----- Selected excerpt -----

Blockchain technology is getting a lot of attention these days. You’ve probably read an article in a newspaper about this technology or heard people at work talking about it. If you aren’t quite sure what the technology is, don’t worry. The technology is complicated and fairly new, so there’s no shame in not knowing much about it.
As a CIO, you don’t need to be an expert in this technology, but you should understand the basics. This can help your company take advantage of it. You can hire IT professionals who have a strong understanding of the technology and can help your company innovate.
Read on to learn what this technology is and how it works.
What It Is
This new technology was first described back in 2008. A person or group of people calling themselves Satoshi Nakamoto released a whitepaper that launched Bitcoin, now a popular cryptocurrency. This whitepaper descripted blockchain, the new technology that made Bitcoin work. The real identity of Satoshi Nakamoto still hasn’t been revealed, which adds a compelling mystery to this technology.
Blockchain is a decentralized, digital ledger. Different people can add records to the ledger since it’s decentralized. Once a record has been added, it can’t be changed or tampered with. This means the ledger provides a complete, trustworthy record of all prior transactions.
How It Works
Now that you know what this technology is, it’s time to find out more about how it works. A global network of computers manages the database that records transactions. Millions of computers around the world host the data. Since the database is decentralized, these computers can be owned by anyone.
To create a new record, the information first has to be entered. Think of this like typing data into a cell in a spreadsheet. However, unlike a spreadsheet, one person’s input isn’t enough to make a change. Before the record can be added, multiple nodes in the network need to agree on it. One way this occurs is the proof-of-work method. In this method, users’ computers repeatedly run hashing algorithms to verify the records. When you hear about people mining Bitcoins on their computers, they’re running these hashing algorithms.
Current Uses for This Technology
Right now, a major use for this technology is Bitcoin. Bitcoin is the world’s biggest cryptocurrency. People can use their bitcoins to purchase goods and services anonymously. Many reputable companies, like WordPress.com and Microsoft, let users pay for services with bitcoins.
Other cryptocurrencies use this technology, too. Cryptocurrencies other than Bitcoin are known as altcoins. Popular altcoins include Ethereum, Ripple, and Litecoin. Altcoins try to improve on Bitcoin. For example, Litecoin transactions are faster than Bitcoin transactions.

----- Provided material -----

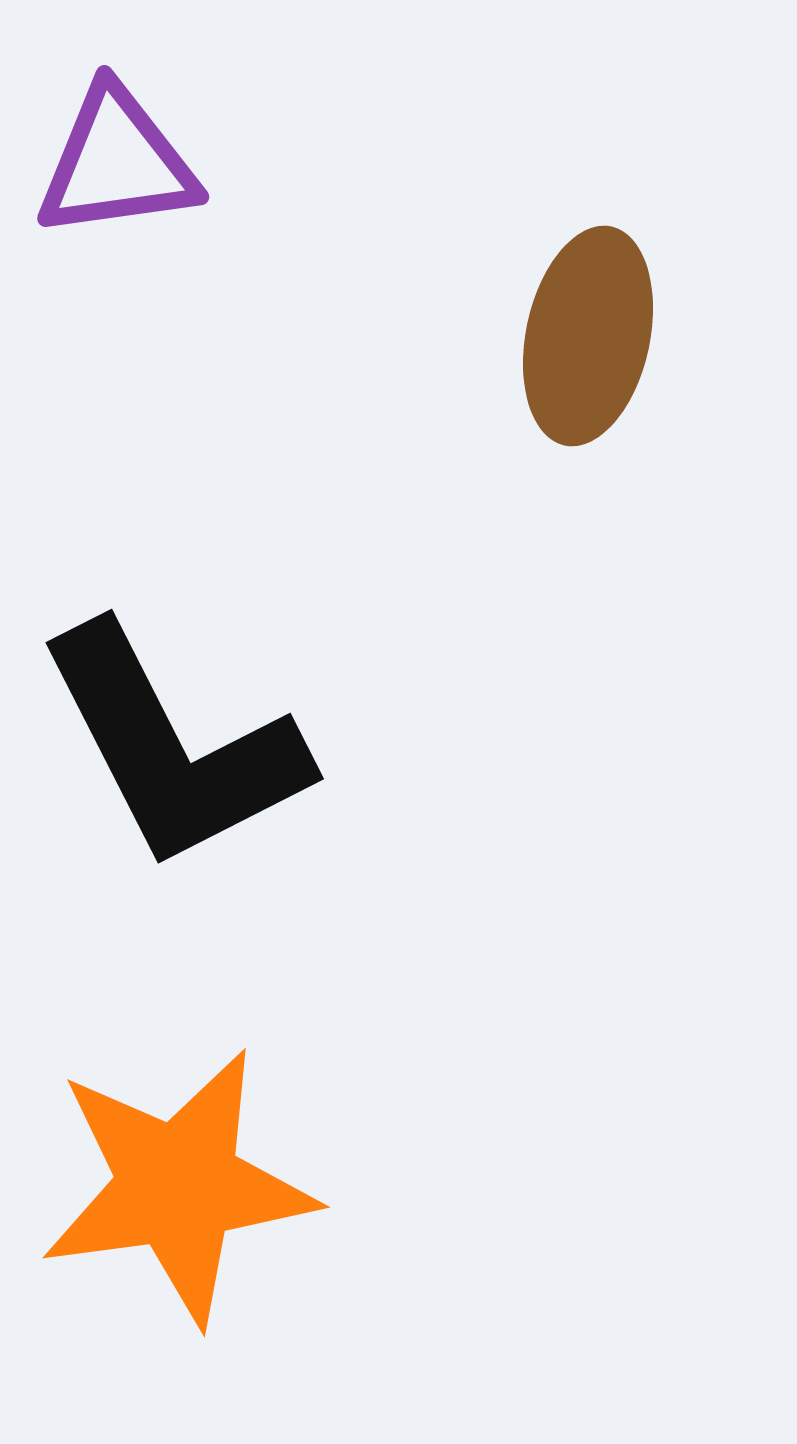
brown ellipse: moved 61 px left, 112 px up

-----

* Objective 1 *
According to the blockchain article, why does the ledger give a complete, trustworthy record of all prior transactions?
* Objective 2 *
In the blockchain article, which altcoin has faster transactions than Bitcoin?
* Objective 3 *
Pick up the blockchain article after its last sentence and carry it forward.
You won't need the listing.

* Final answer 1 *
Once a record has been added to the ledger, it can't be changed or tampered with.

* Final answer 2 *
Litecoin.

* Final answer 3 *
Cryptocurrencies aren’t the only current use for this technology. Startups are using this technology for many exciting purposes in various industries. Abra uses a blockchain-enabled mobile wallet to let users send money to people around the world, with no bank account or credit card. Startups like Tierion have built platforms for healthcare data storage with this technology. Storj is beta-testing a blockchain-enabled cloud service network. Many other startups are using this technology for their products and services, too.
Potential Future Uses for This Technology
Right now, blockchain projects are fairly small in scale. Startups are creating exciting platforms with the technology, but they’re not widely used. Even Bitcoin, the world’s biggest cryptocurrency, only has about 10 million global users. That may seem like a lot, but to put that figure into perspective, there are more than 3.5 billion internet users in the world. Blockchain and its related applications have a long way to go before they reach their potential.
In the future, this technology may have major impacts on the banking industry. Since people can send money without fees with this technology, banks could potentially save a lot of money by using it. Banks could also offer faster transactions. They could also keep secure records; fraud is a big concern for banks, so a tamper-proof ledger is understandably very interesting to them. Many large banks are testing this technology and looking to see how they can adapt it to meet their needs.
Other industries could be affected too. Goldman Sachs has predicted that the electricity market could be much different in the future thanks to blockchain. Right now, central power providers send electricity to homes and businesses. In the future, a distributed network could be created with this technology. People could generate their own electricity and sell it through the network.
Blockchain could also be used to build trust online. People’s identities could be securely stored with the technology, and their identities could be linked to various sites online. This could help prevent people from causing trouble online and then creating new accounts to try to hide their reputation. For companies like Airbnb, this future application could be very useful. Guests wouldn’t need to worry as much about safety, and hosts wouldn’t need to worry as much about bad guests who cause damage.
Obstacles to Adoption
While blockchain is an innovative technology with a lot of potential, there are also obstacles holding back adoption. Since the technology is still fairly new, challenges like data limits still need to be ironed out. The regulatory status of blockchain and cryptocurrencies is also unsettled. National governments regulate traditional currencies, but no one regulates blockchain or cryptocurrencies. Some business owners may not want to start using this technology until they’re sure of its legal status.
Cultural adoption is another obstacle. Right now, users and operators are used to centralized systems, like the ones traditional banks have. Eighty-seven percent of Canadians say banks are stable and secure, and 80 percent trust banks to keep their personal information safe. Since most people are satisfied, they may not want to take a chance on a new technology they don’t know much about. Blockchain enthusiasts will need to sell the benefits of the technology to the general population and to businesses.
Another obstacle is that companies already have systems that work. The systems may not be perfect, but they’re getting the job done. To start using new technology, these companies could need to make significant changes to their current systems. They could even need to completely replace their current systems to make them compatible with blockchain. Risk-averse companies may not want to do this anytime soon. Even innovative companies will need to strategize about making the transition, which can’t happen overnight.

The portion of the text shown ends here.